=== EXERCISE PROMPT ===
Convert the records below into a JSON list of strings with one string per line. Omit blank lines and the picture lines.

[Dataset entries]
┏━━
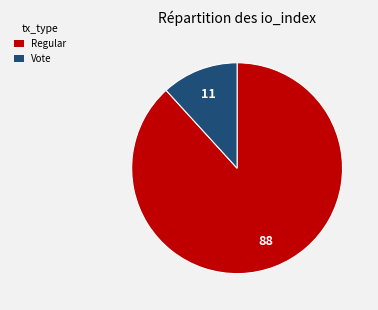

Between Vote and Regular, which is larger?

Regular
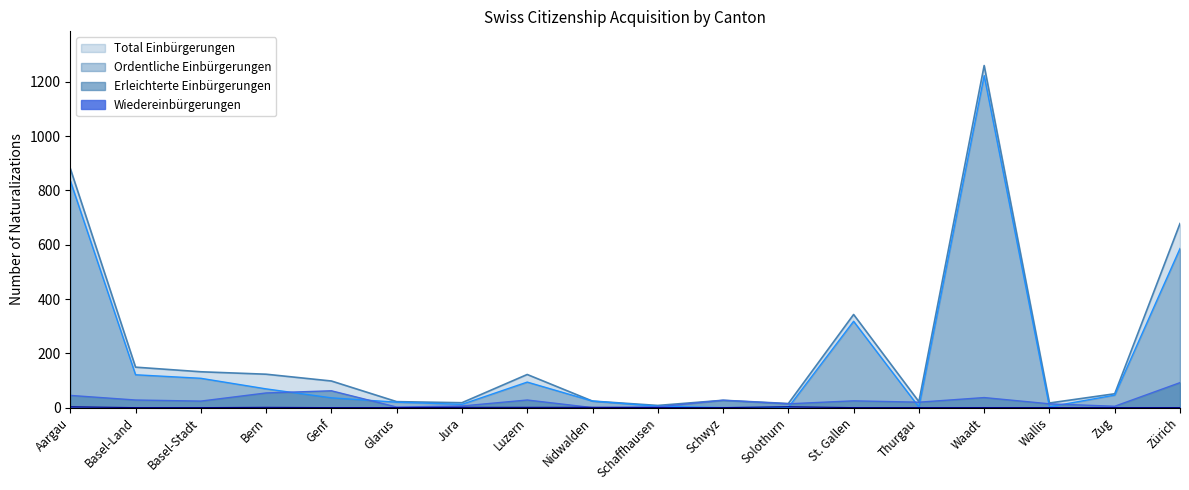

What is the average value of the Ordentliche Einbürgerungen series?

195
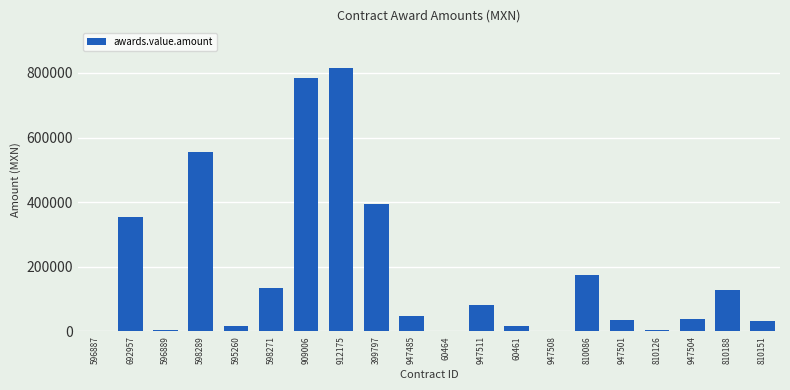

How many data points does each series have?

20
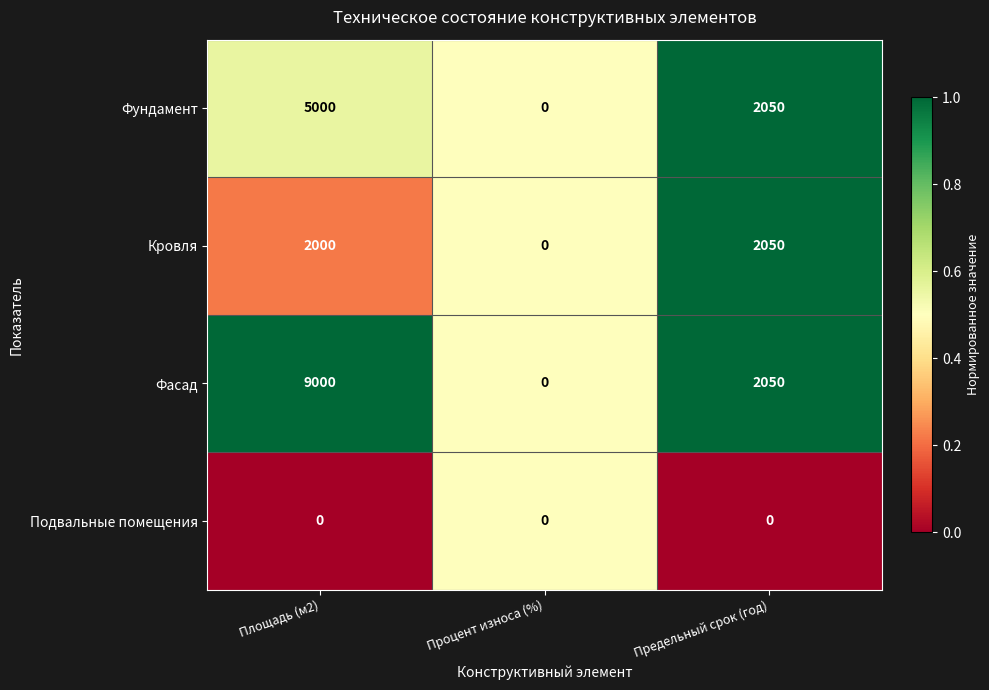

Reading left to right, what are all the values shown in this chart?

Фундамент: Площадь (м2)=5000	Процент износа (%)=0	Предельный срок (год)=2050
Кровля: Площадь (м2)=2000	Процент износа (%)=0	Предельный срок (год)=2050
Фасад: Площадь (м2)=9000	Процент износа (%)=0	Предельный срок (год)=2050
Подвальные помещения: Площадь (м2)=0	Процент износа (%)=0	Предельный срок (год)=0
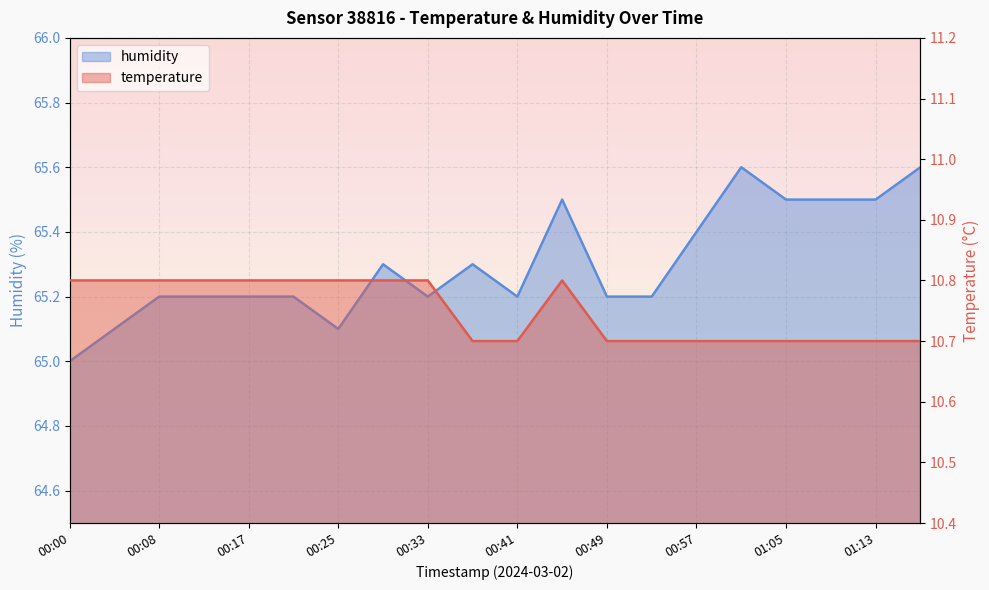

The value of temperature at 00:49 is 7.2. True or false?

False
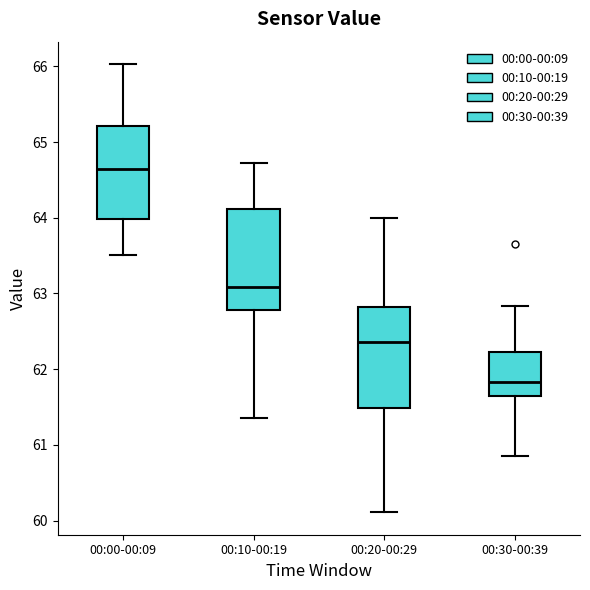

Which box's median line is the highest?

00:00-00:09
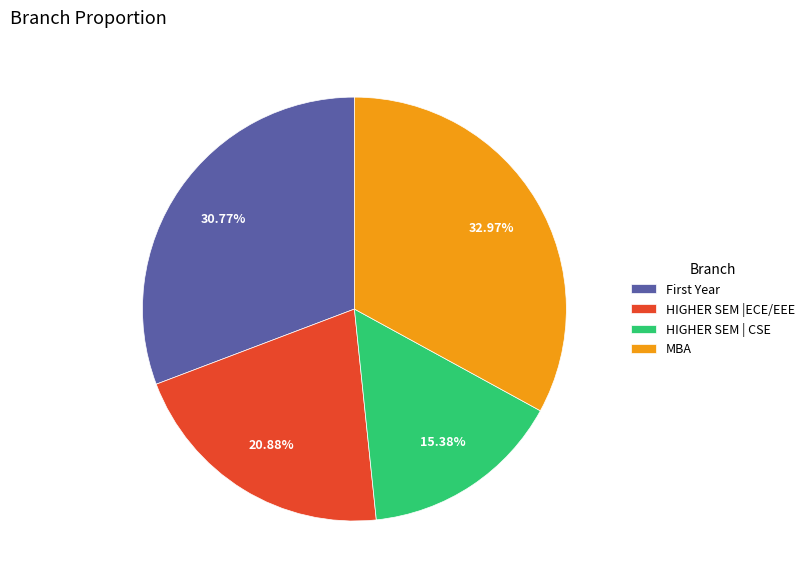

To the nearest percent, what is the average slice percentage?

25%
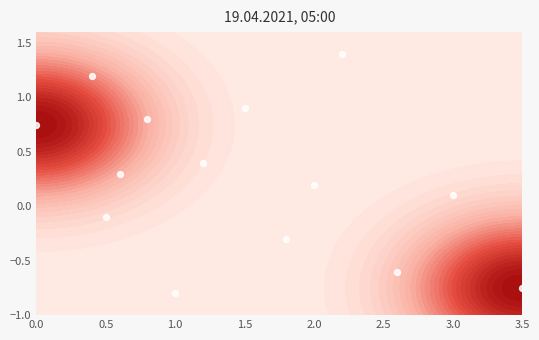

What is the difference between the maximum and second lowest values?

2.1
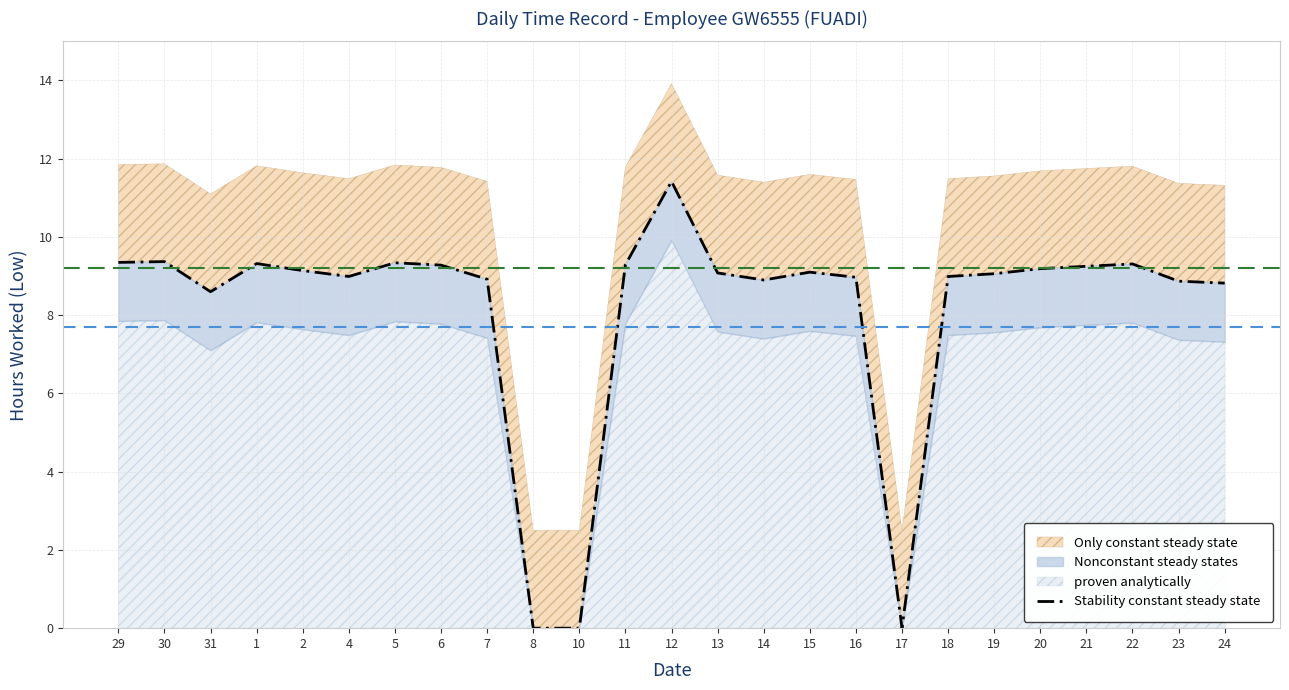

Which category has the lowest value across all series?

8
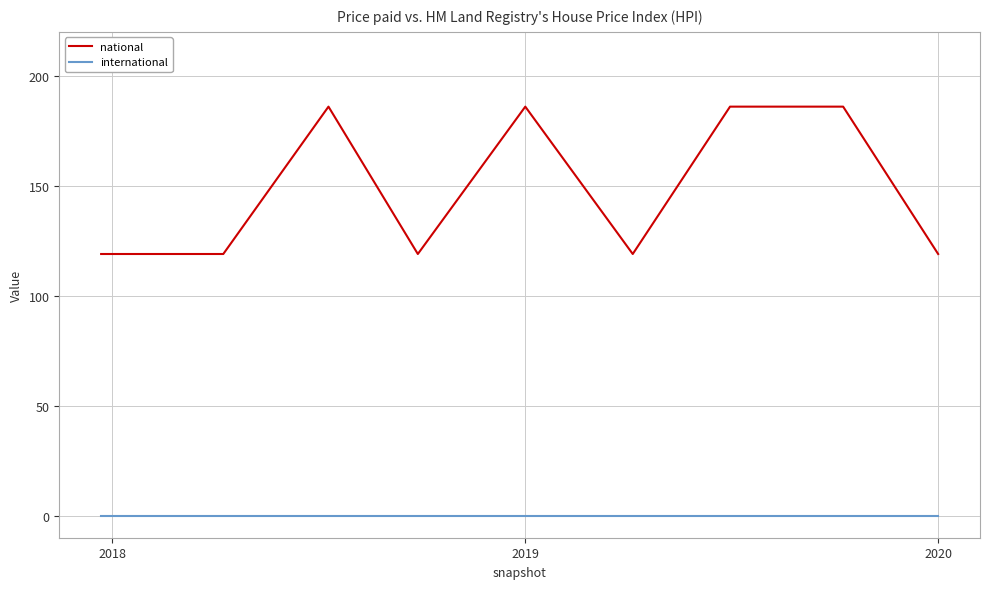

What is the greatest value displayed?

186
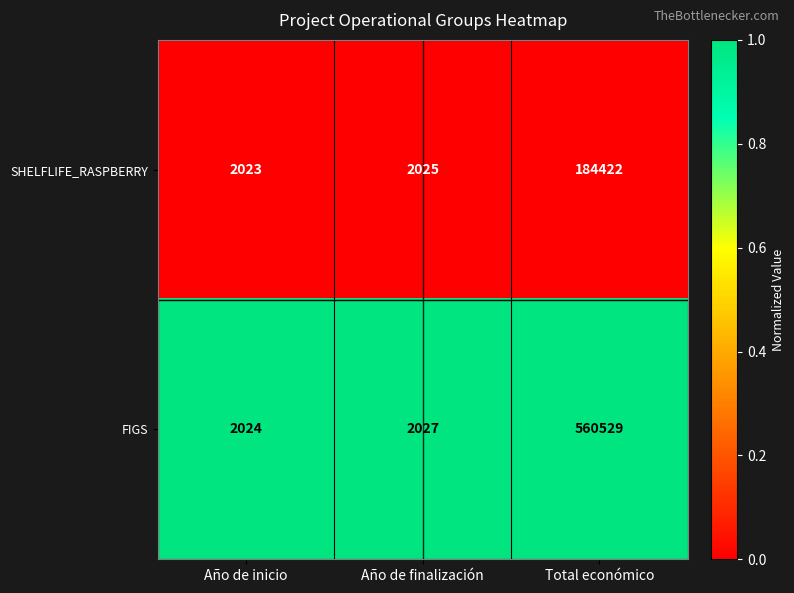

Reading left to right, extract all data points from this chart.

SHELFLIFE_RASPBERRY: 2023	2025	184422
FIGS: 2024	2027	560529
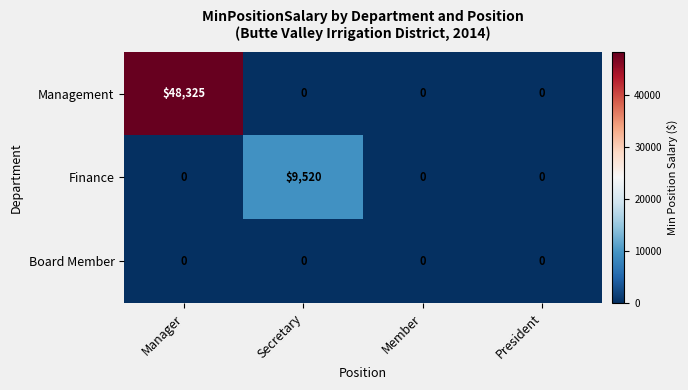

What is the difference between the maximum and second lowest values in the Finance series?

9520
┗━━
=== ANSWER TO THIS PROBLEM ===
[
  "Between Vote and Regular, which is larger?",
  "Regular",
  "What is the average value of the Ordentliche Einbürgerungen series?",
  "195",
  "How many data points does each series have?",
  "20",
  "Reading left to right, what are all the values shown in this chart?",
  "Фундамент: Площадь (м2)=5000\tПроцент износа (%)=0\tПредельный срок (год)=2050",
  "Кровля: Площадь (м2)=2000\tПроцент износа (%)=0\tПредельный срок (год)=2050",
  "Фасад: Площадь (м2)=9000\tПроцент износа (%)=0\tПредельный срок (год)=2050",
  "Подвальные помещения: Площадь (м2)=0\tПроцент износа (%)=0\tПредельный срок (год)=0",
  "The value of temperature at 00:49 is 7.2. True or false?",
  "False",
  "Which box's median line is the highest?",
  "00:00-00:09",
  "To the nearest percent, what is the average slice percentage?",
  "25%",
  "What is the difference between the maximum and second lowest values?",
  "2.1",
  "Which category has the lowest value across all series?",
  "8",
  "What is the greatest value displayed?",
  "186",
  "Reading left to right, extract all data points from this chart.",
  "SHELFLIFE_RASPBERRY: 2023\t2025\t184422",
  "FIGS: 2024\t2027\t560529",
  "What is the difference between the maximum and second lowest values in the Finance series?",
  "9520"
]